> **Problem to solve**
The full listing, minus its pictures, should be printed again exactly as it stands.

> **Supplied information**
-*-

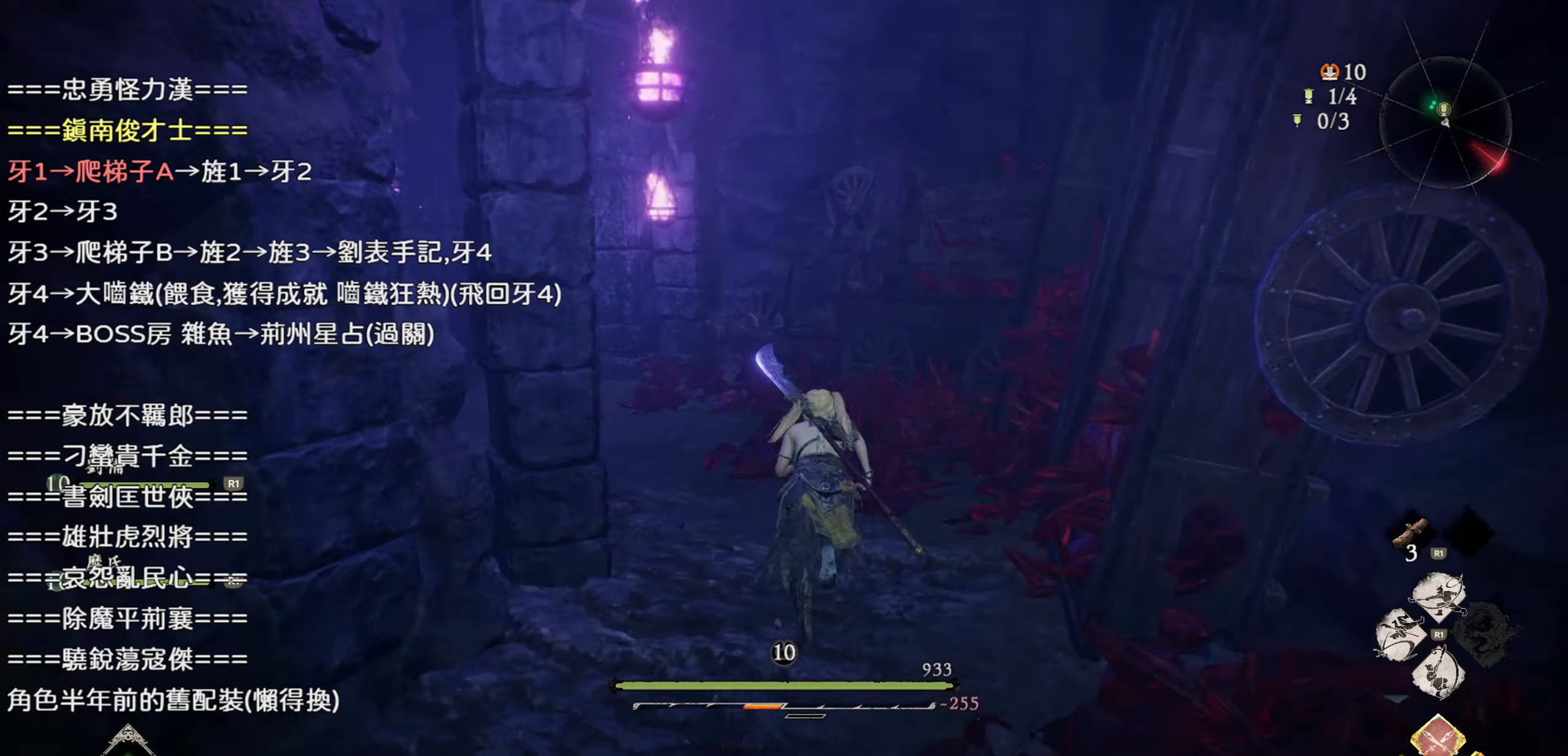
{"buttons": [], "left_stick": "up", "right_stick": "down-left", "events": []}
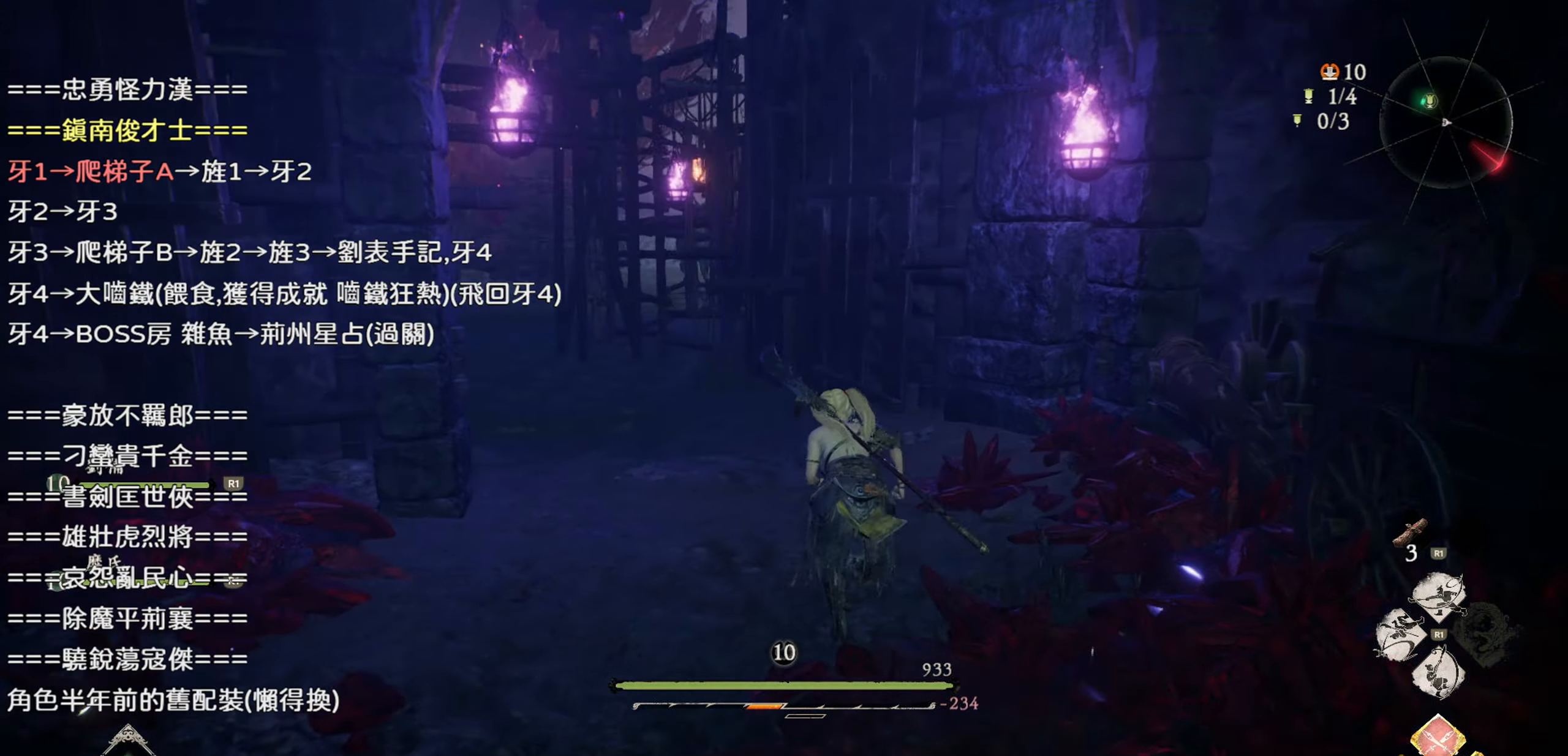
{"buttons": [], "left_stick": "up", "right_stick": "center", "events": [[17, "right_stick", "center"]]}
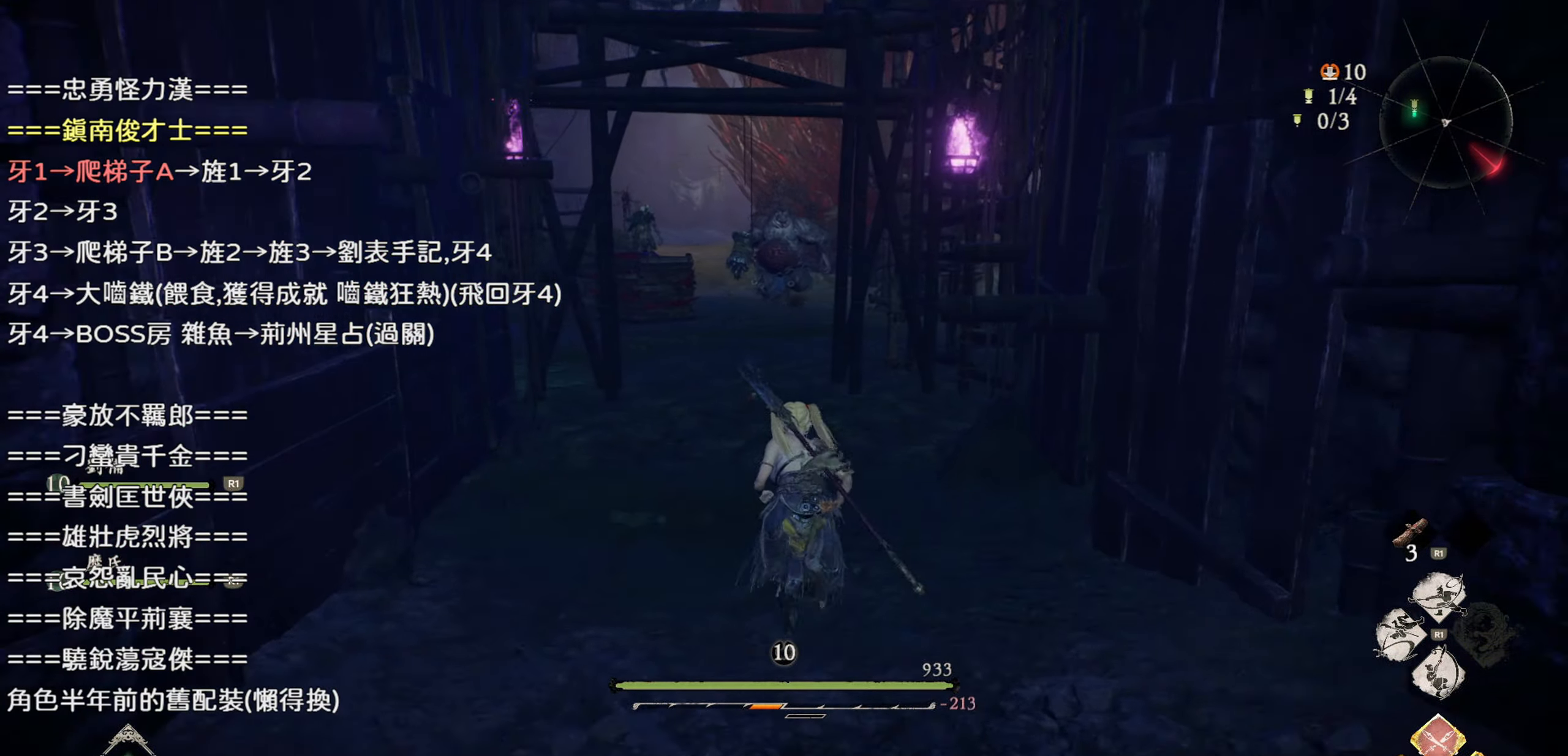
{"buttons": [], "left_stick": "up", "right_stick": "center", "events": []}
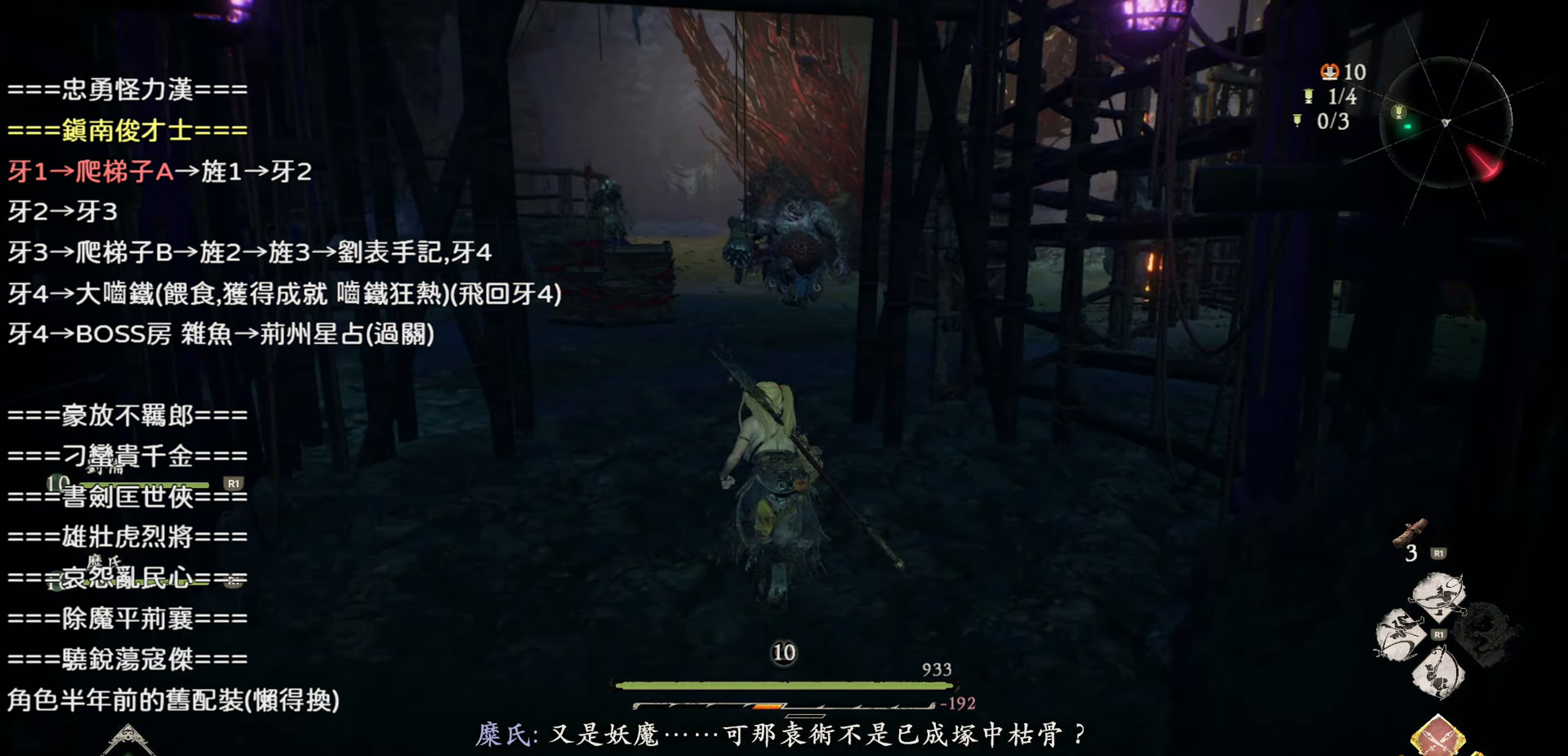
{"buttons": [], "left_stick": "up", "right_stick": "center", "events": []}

-*-

> **Reply**
{"buttons": [], "left_stick": "up", "right_stick": "down-left", "events": []}
{"buttons": [], "left_stick": "up", "right_stick": "center", "events": [[17, "right_stick", "center"]]}
{"buttons": [], "left_stick": "up", "right_stick": "center", "events": []}
{"buttons": [], "left_stick": "up", "right_stick": "center", "events": []}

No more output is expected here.